## Problem requirements
Each line of the data below goes into the copy exactly; pictures do not.

## Given information

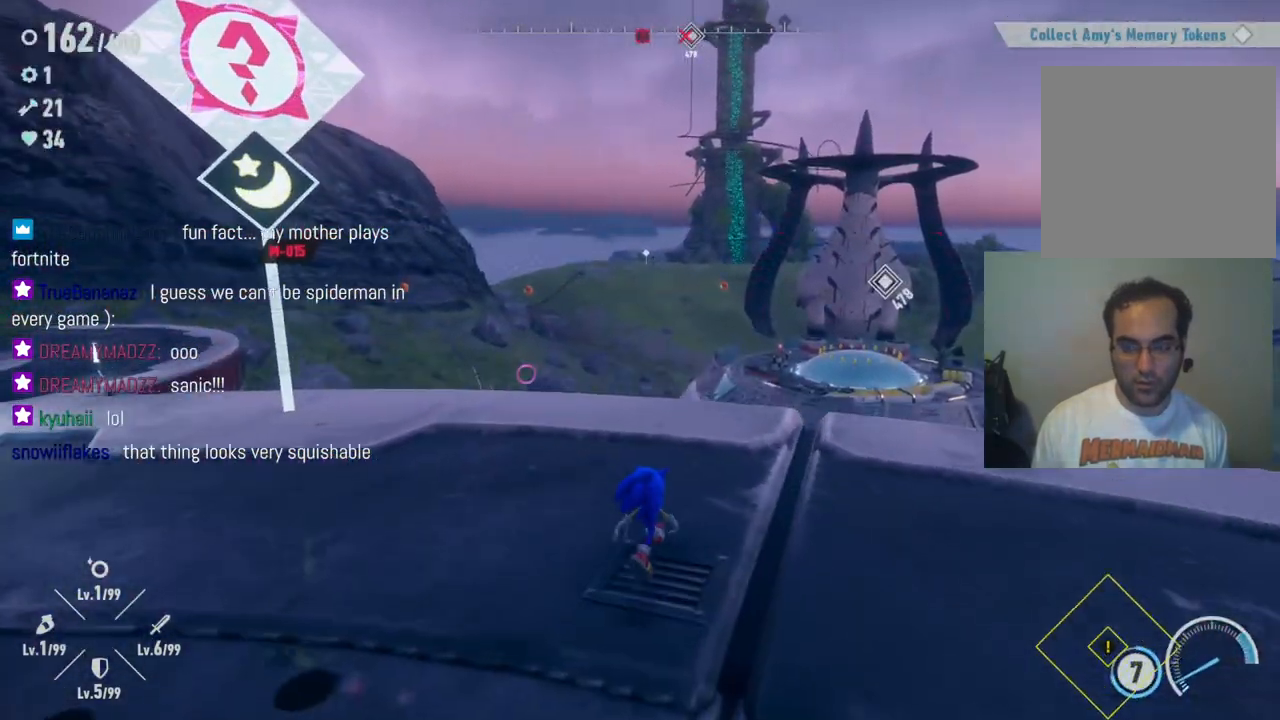
{"buttons": [], "left_stick": "center", "right_stick": "center", "events": [[117, "right_stick", "right"], [167, "left_stick", "center"], [433, "right_stick", "center"]]}
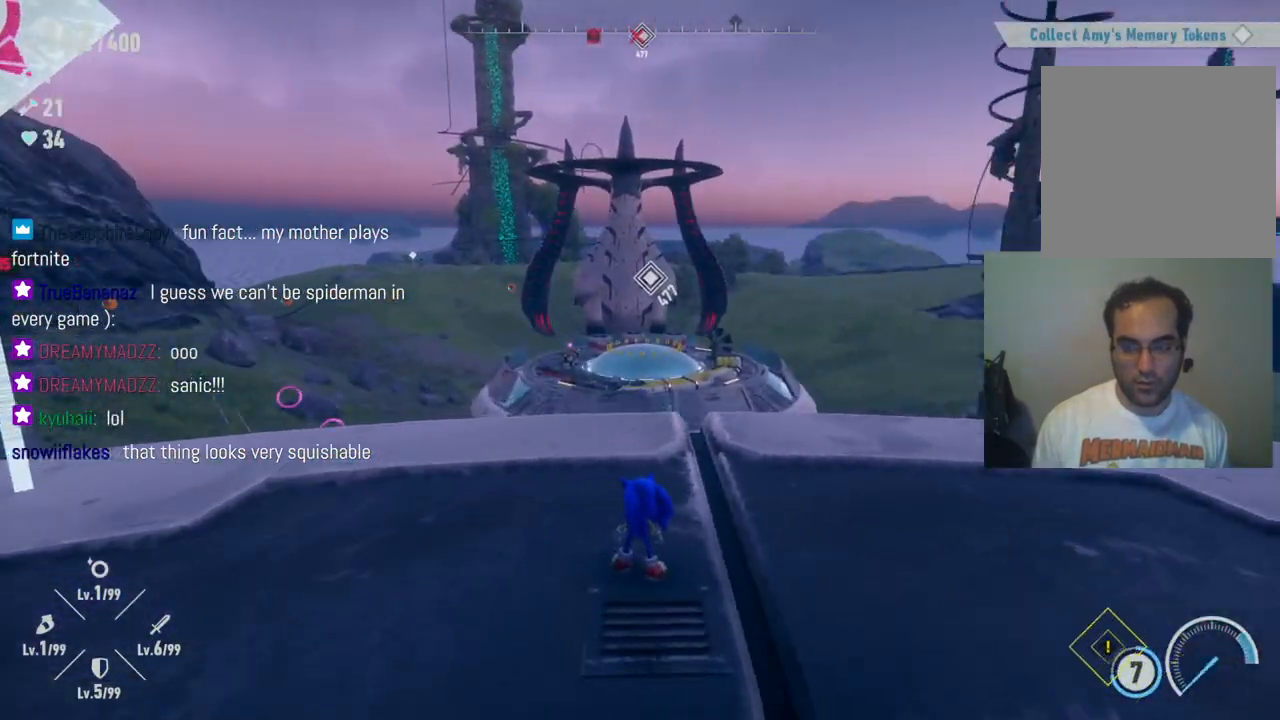
{"buttons": [], "left_stick": "up-left", "right_stick": "left", "events": [[83, "right_stick", "left"], [117, "left_stick", "left"], [433, "left_stick", "up-left"]]}
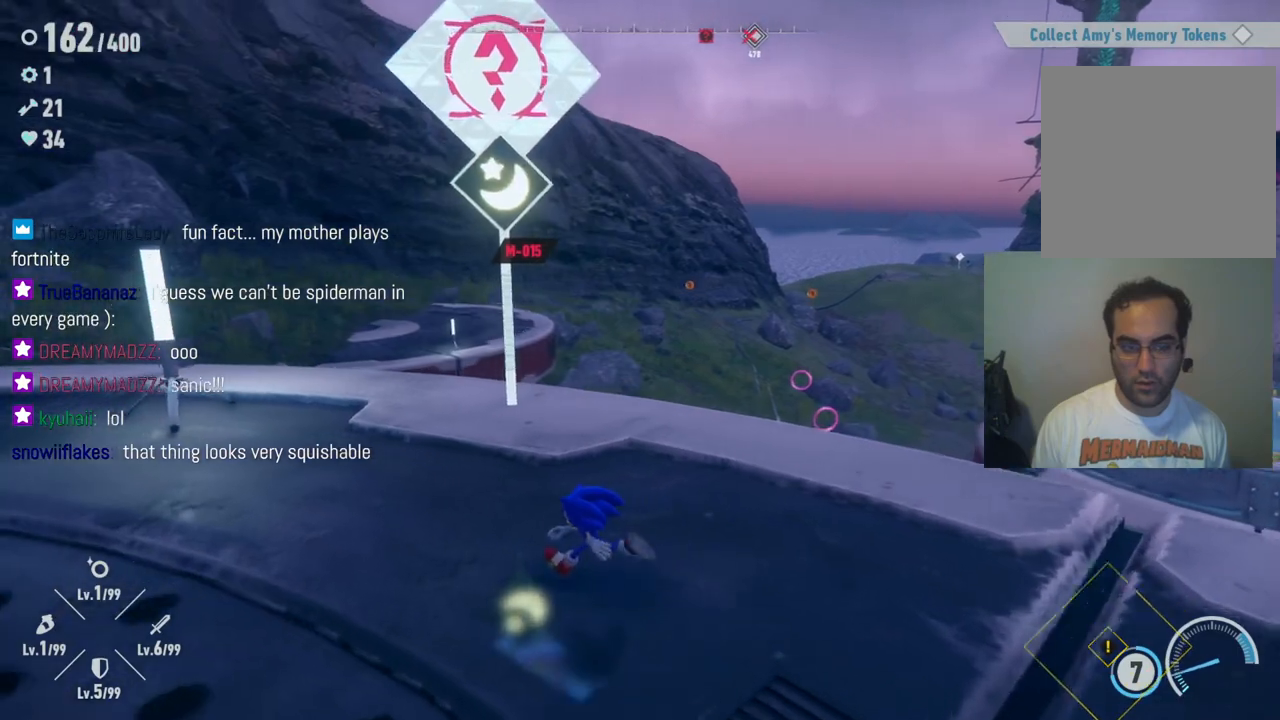
{"buttons": [], "left_stick": "up-left", "right_stick": "right", "events": [[100, "right_stick", "center"], [317, "right_stick", "right"]]}
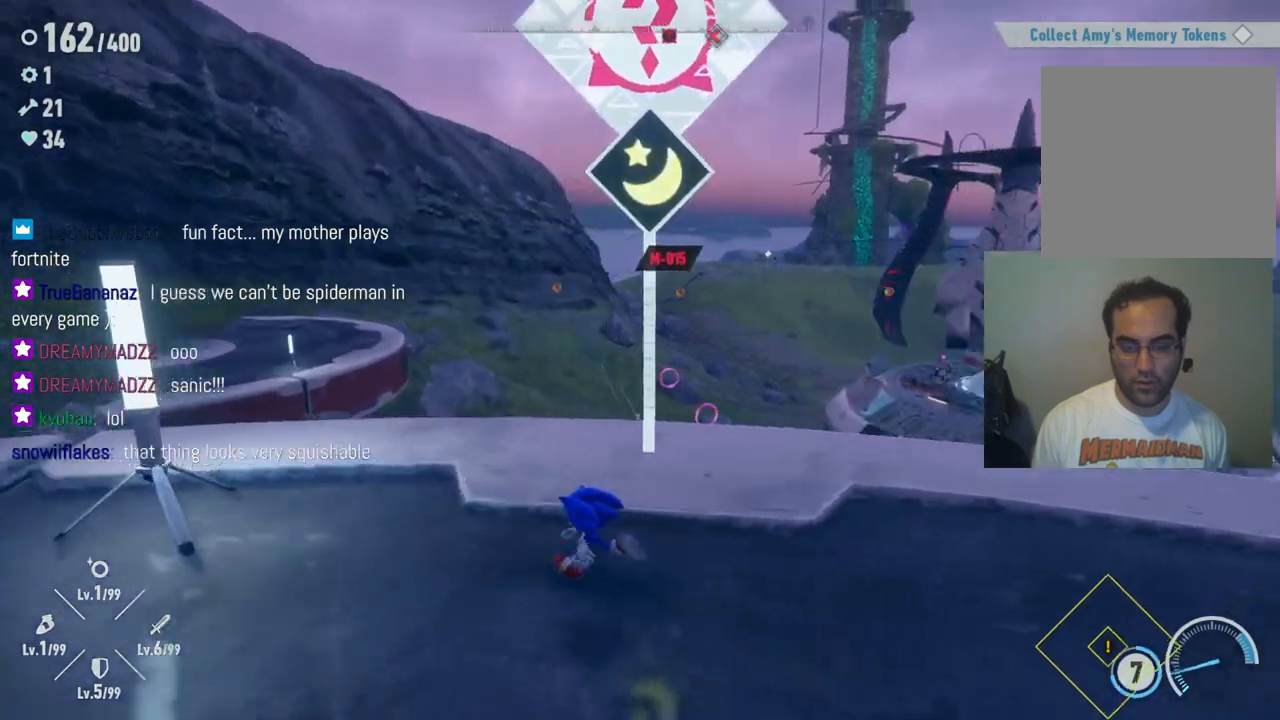
{"buttons": [], "left_stick": "up-right", "right_stick": "center", "events": [[117, "left_stick", "center"], [317, "left_stick", "up-right"], [383, "right_stick", "center"]]}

## Solution for this exercise
{"buttons": [], "left_stick": "center", "right_stick": "center", "events": [[117, "right_stick", "right"], [167, "left_stick", "center"], [433, "right_stick", "center"]]}
{"buttons": [], "left_stick": "up-left", "right_stick": "left", "events": [[83, "right_stick", "left"], [117, "left_stick", "left"], [433, "left_stick", "up-left"]]}
{"buttons": [], "left_stick": "up-left", "right_stick": "right", "events": [[100, "right_stick", "center"], [317, "right_stick", "right"]]}
{"buttons": [], "left_stick": "up-right", "right_stick": "center", "events": [[117, "left_stick", "center"], [317, "left_stick", "up-right"], [383, "right_stick", "center"]]}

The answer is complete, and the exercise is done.